▶ _Task details_
Would you copy out each line of the records below that includes the word "center"?

(Data extracted from a collection)
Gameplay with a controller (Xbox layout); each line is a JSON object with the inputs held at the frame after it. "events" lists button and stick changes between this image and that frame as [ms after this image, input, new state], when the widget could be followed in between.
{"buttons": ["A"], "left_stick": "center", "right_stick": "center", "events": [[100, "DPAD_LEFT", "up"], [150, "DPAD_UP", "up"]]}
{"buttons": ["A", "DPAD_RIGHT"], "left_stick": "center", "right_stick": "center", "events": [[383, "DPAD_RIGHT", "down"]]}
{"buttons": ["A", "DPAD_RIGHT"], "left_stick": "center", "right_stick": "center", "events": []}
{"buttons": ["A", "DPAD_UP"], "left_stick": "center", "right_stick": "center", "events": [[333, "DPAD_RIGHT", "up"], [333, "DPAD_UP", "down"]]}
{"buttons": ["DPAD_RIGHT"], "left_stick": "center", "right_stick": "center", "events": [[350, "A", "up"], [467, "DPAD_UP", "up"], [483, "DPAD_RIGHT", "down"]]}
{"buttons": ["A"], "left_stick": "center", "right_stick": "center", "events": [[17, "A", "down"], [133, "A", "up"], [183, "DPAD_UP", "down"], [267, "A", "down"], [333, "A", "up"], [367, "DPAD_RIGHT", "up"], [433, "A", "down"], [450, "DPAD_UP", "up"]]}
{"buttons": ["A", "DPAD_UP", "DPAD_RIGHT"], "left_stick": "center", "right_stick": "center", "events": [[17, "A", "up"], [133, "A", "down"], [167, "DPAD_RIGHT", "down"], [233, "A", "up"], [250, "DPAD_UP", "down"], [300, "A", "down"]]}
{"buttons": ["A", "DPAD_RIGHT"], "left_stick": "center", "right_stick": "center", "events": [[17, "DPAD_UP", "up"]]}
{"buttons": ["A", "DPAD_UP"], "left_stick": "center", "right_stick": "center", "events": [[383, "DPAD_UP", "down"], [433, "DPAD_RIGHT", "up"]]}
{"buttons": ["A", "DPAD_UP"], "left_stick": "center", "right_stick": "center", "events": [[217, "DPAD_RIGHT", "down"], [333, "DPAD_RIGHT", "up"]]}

▶ _Written response_
{"buttons": ["A"], "left_stick": "center", "right_stick": "center", "events": [[100, "DPAD_LEFT", "up"], [150, "DPAD_UP", "up"]]}
{"buttons": ["A", "DPAD_RIGHT"], "left_stick": "center", "right_stick": "center", "events": [[383, "DPAD_RIGHT", "down"]]}
{"buttons": ["A", "DPAD_RIGHT"], "left_stick": "center", "right_stick": "center", "events": []}
{"buttons": ["A", "DPAD_UP"], "left_stick": "center", "right_stick": "center", "events": [[333, "DPAD_RIGHT", "up"], [333, "DPAD_UP", "down"]]}
{"buttons": ["DPAD_RIGHT"], "left_stick": "center", "right_stick": "center", "events": [[350, "A", "up"], [467, "DPAD_UP", "up"], [483, "DPAD_RIGHT", "down"]]}
{"buttons": ["A"], "left_stick": "center", "right_stick": "center", "events": [[17, "A", "down"], [133, "A", "up"], [183, "DPAD_UP", "down"], [267, "A", "down"], [333, "A", "up"], [367, "DPAD_RIGHT", "up"], [433, "A", "down"], [450, "DPAD_UP", "up"]]}
{"buttons": ["A", "DPAD_UP", "DPAD_RIGHT"], "left_stick": "center", "right_stick": "center", "events": [[17, "A", "up"], [133, "A", "down"], [167, "DPAD_RIGHT", "down"], [233, "A", "up"], [250, "DPAD_UP", "down"], [300, "A", "down"]]}
{"buttons": ["A", "DPAD_RIGHT"], "left_stick": "center", "right_stick": "center", "events": [[17, "DPAD_UP", "up"]]}
{"buttons": ["A", "DPAD_UP"], "left_stick": "center", "right_stick": "center", "events": [[383, "DPAD_UP", "down"], [433, "DPAD_RIGHT", "up"]]}
{"buttons": ["A", "DPAD_UP"], "left_stick": "center", "right_stick": "center", "events": [[217, "DPAD_RIGHT", "down"], [333, "DPAD_RIGHT", "up"]]}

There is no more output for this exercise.